Exercise passage ->
We ignore infield pop-ups and line drives.
How do we figure out each fielder’s
successful plays?
•
For outfielders, it is
simple and clean. All putouts are, by
definition, successful catches.
•
For infielders, other
than at 1B, we use assists and ignore putouts, although some assists are on
relay throws and some putouts are ground balls without a throw.
•
For 1B, many of his
groundball outs are putouts (no throw).
We want to make sure that we don’t miss those, so we can take his total
putouts and subtract the assists from the rest of the infielders.
•
The final number is
successful batted ball plays, not including pop ups and line drives for
infielders, divided by opportunities.
An error is treated like a hit – simply a missed opportunity. This
system penalizes a player for making an error or not getting to a ball that was
presumably hit in his general location, and gives credit for the opposite.
•
That is exactly what
a defensive evaluation system is supposed to do!
What are the weaknesses of Range?
•
It only estimates
successful plays and opportunities for all fielders. It includes some noise.
•
It is not really sure
how many ground ball outs a first baseman makes.
•
It does not know how
hard a ball is hit, where it is hit, where the fielder might be playing (based
on the batter, outs, and baserunners), and other things.
•
These things tend to
“even out” in the long run, so over several years, Range is a very good
indicator of defensive talent/value.
•
How can we turn Range
into runs saved or cost?
Zone Rating (ZR)
“I’m in the Zone baby!
Maybe next time I’ll be out of the Zone – baby!”
Zone Rating (ZR)
•
Uses hit location data.
•
Records how many fly
balls and line drives are hit in each outfielder’s “zone” and how many of these
are turned into outs.
•
Does the same thing for
infielders and ground balls.
•
A fielder’s “zone” is
defined as that area of the field around a fielder in which that fielder makes
at least 50% of the plays.
•
Revised Zone Rating
(RZR) also keeps track of plays made outside of a fielder’s zone.
Weaknesses
•
It does not distinguish
between the location and speed of each ball within a zone, or even outside of a
player’s zone.
•
It arbitrarily creates a
“zone” for a player.
•
It treats an error the
same as a hit.
•
Like most of the systems
so far, it does not account for the position of the fielders.
Again, how can we turn a ZR into
“runs?”
Defensive Efficiency Rating (DER)
“There
is no “I” in “teim!”
Or is
there?
Anyone
want to argue with me?
I
didn’t think so!”
Defensive Efficiency Rating (DER)
•
This is only used on a
team level.
•
We can easily figure out
how many balls in play (BIP) a team allows.
•
DER = outs on non-HR
balls in play divided by non-HR BIP.
Weaknesses
•
It does not distinguish
between ground balls, line drives, and fly balls, and each of these has
different out percentages. (If you have
batted ball type data or pitcher G/F ratio, you can adjust for this.)

Exercise 1 ->
List every line in the entries below that contains the word "name". Only matches with the same capitalization count.

Entries drawn from a collection

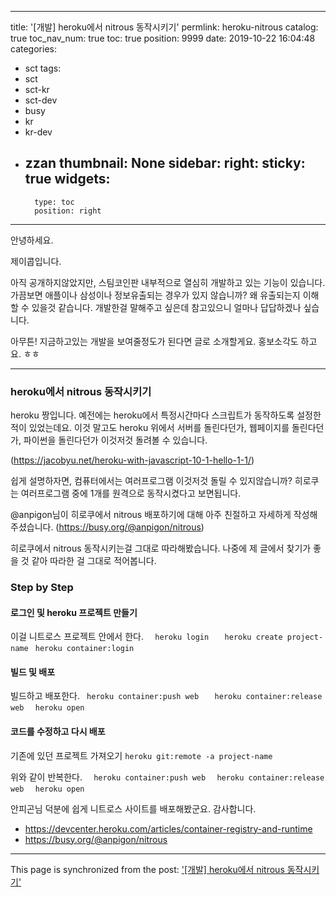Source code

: 
---
title: '[개발] heroku에서 nitrous 동작시키기'
permlink: heroku-nitrous
catalog: true
toc_nav_num: true
toc: true
position: 9999
date: 2019-10-22 16:04:48
categories:
- sct
tags:
- sct
- sct-kr
- sct-dev
- busy
- kr
- kr-dev
- zzan
thumbnail: None
sidebar:
    right:
        sticky: true
widgets:
    -
        type: toc
        position: right
---


안녕하세요.

제이콥입니다.

아직 공개하지않았지만, 스팀코인판 내부적으로 열심히 개발하고 있는 기능이 있습니다. 가끔보면 애플이나 삼성이나 정보유출되는 경우가 있지 않습니까? 왜 유출되는지 이해할 수 있을것 같습니다. 개발한걸 말해주고 싶은데 참고있으니 얼마나 답답하겠나 싶습니다. 

아무튼!
지금하고있는 개발을 보여줄정도가 된다면 글로 소개할게요. 
홍보소각도 하고요. ㅎㅎ

---

### heroku에서 nitrous 동작시키기

heroku 짱입니다. 예전에는 heroku에서 특정시간마다 스크립트가 동작하도록 설정한 적이 있었는데요. 이것 말고도 heroku 위에서 서버를 돌린다던가, 웹페이지를 돌린다던가, 파이썬을 돌린다던가 이것저것 돌려볼 수 있습니다.

(https://jacobyu.net/heroku-with-javascript-10-1-hello-1-1/)


쉽게 설명하자면, 컴퓨터에서는 여러프로그램 이것저것 돌릴 수 있지않습니까? 히로쿠는 여러프로그램 중에 1개를 원격으로 동작시켰다고 보면됩니다.

@anpigon님이 히로쿠에서 nitrous 배포하기에 대해 아주 친절하고 자세하게 작성해주셨습니다.  (https://busy.org/@anpigon/nitrous)

히로쿠에서 nitrous 동작시키는걸 그대로 따라해봤습니다. 나중에 제 글에서 찾기가 좋을 것 같아 따라한 걸 그대로 적어봅니다.

### Step by Step

#### 로그인 및 heroku 프로젝트 만들기
이걸 니트로스 프로젝트 안에서 한다.
`   heroku login `
`   heroku create project-name`
 ` heroku container:login`

#### 빌드 및 배포

빌드하고 배포한다.
  ` heroku container:push web`
 `   heroku container:release web`
 `  heroku open`

#### 코드를 수정하고 다시 배포

기존에 있던 프로젝트 가져오기
`heroku git:remote -a project-name`

위와 같이 반복한다.
 `  heroku container:push web`
 `  heroku container:release web`
 `  heroku open`


안피곤님 덕분에 쉽게 니트로스 사이트를 배포해봤군요. 감사합니다.

* https://devcenter.heroku.com/articles/container-registry-and-runtime
* https://busy.org/@anpigon/nitrous

- - -

This page is synchronized from the post: ['[개발] heroku에서 nitrous 동작시키기'](https://steemit.com/@jacobyu/heroku-nitrous)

Exercise 2 ->
Rewrite the part of the passage on fielding metrics that begins at the words "Maybe next time" and stops after "and ground balls.", replacing "ground balls" with "grounders".

Exercise answer 1 ->
`   heroku create project-name`
`heroku git:remote -a project-name`

Exercise answer 2 ->
Maybe next time I’ll be out of the Zone – baby!”
Zone Rating (ZR)
•
Uses hit location data.
•
Records how many fly
balls and line drives are hit in each outfielder’s “zone” and how many of these
are turned into outs.
•
Does the same thing for
infielders and grounders.